EN DEĞERLİ KİŞİSEL GELİŞİM ÖĞRETİSİ - KENDİ DÜŞÜNCELERİNİZİN GÜCÜNÜ BİLİN - RİCHARD CARLSON - UFAK ŞEYLERİ DERT ETMEYİN

HARİKA KİTAPLARDAN HARİKA ALINTILAR...

LÜTFEN DİKKAT! BU DÜŞÜNCE-DUYGU BAĞLANTISINI MUTLAKA ANLAMAYA ÇALIŞMALIYIZ; TEDAVİ NİTELİĞİ VAR, BANA İNANIN...

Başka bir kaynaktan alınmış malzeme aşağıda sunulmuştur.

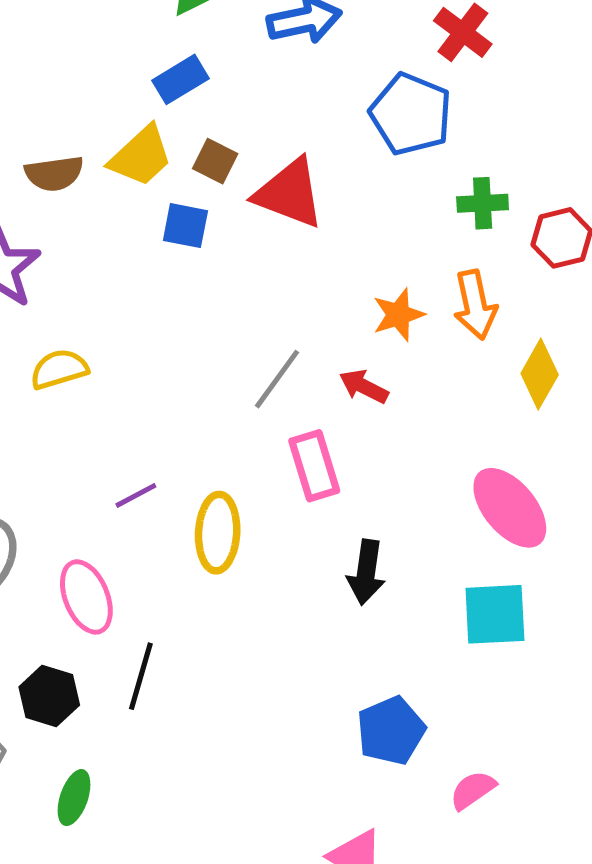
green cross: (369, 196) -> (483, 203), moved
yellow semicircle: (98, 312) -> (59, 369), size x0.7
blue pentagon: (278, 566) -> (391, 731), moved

Richard Carlson - Ufak Şeyleri dert etmeyin - 92. madde

Eğer sadece bir tek zihinsel dinamiğin bilincinde olabilseydiniz, bilmeniz gereken en önemli şey düşüncelerinizle duygularınız arasındaki ilişki olurdu.
Hiç ara vermeden düşündüğünüzü bilmek çok önemlidir. "Zaten bunun farkındayım," diyerek kendinizi kandırmayın! Bir an için solumanızı düşünün. Soluk alıp veriyor olduğunuz, bu satırları okuduğunuz ana kadar aklınızdan bile geçmiyordu. İşin aslı, soluksuz kalmadığınız taktirde, bu işi yapmakta olduğunuzun farkında bile değilsinizdir.
Düşünmek de bunun gibidir. Sürekli düşündüğünüz için bunu yaptığınızı unutmak çok kolaydır ve hiç aklınıza gelmez. Ne var ki, solumanın tersine, düşünmekte olduğunuzu unutmak yaşamınızda mutsuzluk, öfke, iç çatışmalar ve stres gibi önemli sorunlara yol açabilir. Bunun nedeni, düşündüklerinizin size daima bir duygu biçiminde geri dönmesidir; aralarında burun buruna bir ilişki vardır. Önce öfkeli düşünceler üretmeden, birisine kızmayı deneyin! Tamam, şimdi sizi strese sokacak şeyler düşünmeden strese girmeyi deneyin... ya da, üzecek şeyler düşünmeden üzülmeyi, veya, kıskanmayı düşünmeden kıskanmayı deneyin. Yapamazsınız, çünkü mümkün değildir. Bir duyguyu yaşayabilmek için önce o duyguyu yaratacak bir düşünce üretmeniz gerekir. Mutsuzluk kendi kendine doğup var olamaz. Mutsuzluk, yaşamınız üzerindeki olumsuz düşüncelere eşlik eden duygudur. Bu düşünce yokken mutsuzluk, stres, ya da, kıskançlık da var olamaz. Olumsuz duygularınızı barındıran, sizin kendi düşünme tarzınızdan başka bir şey değildir. Bir daha moraliniz bozuk olduğunda, ne düşündüğünüze dikkat edin... Mutlaka olumsuzdur. Yaşamınızın değil, sadece düşünme tarzınızın olumsuz olduğunu kendinize hatırlatın. Bu kadar basit bir bilinçlenme sizi tekrar mutluluğa giden yola oturtabilir. Bunun için biraz alıştırma yapmanız gerekecektir tabii, ama sonunda pikniğe gittiğiniz zaman üstünüze gelen sinekleri savar gibi, olumsuz düşüncelerinizi de savmayı başaracaksınız."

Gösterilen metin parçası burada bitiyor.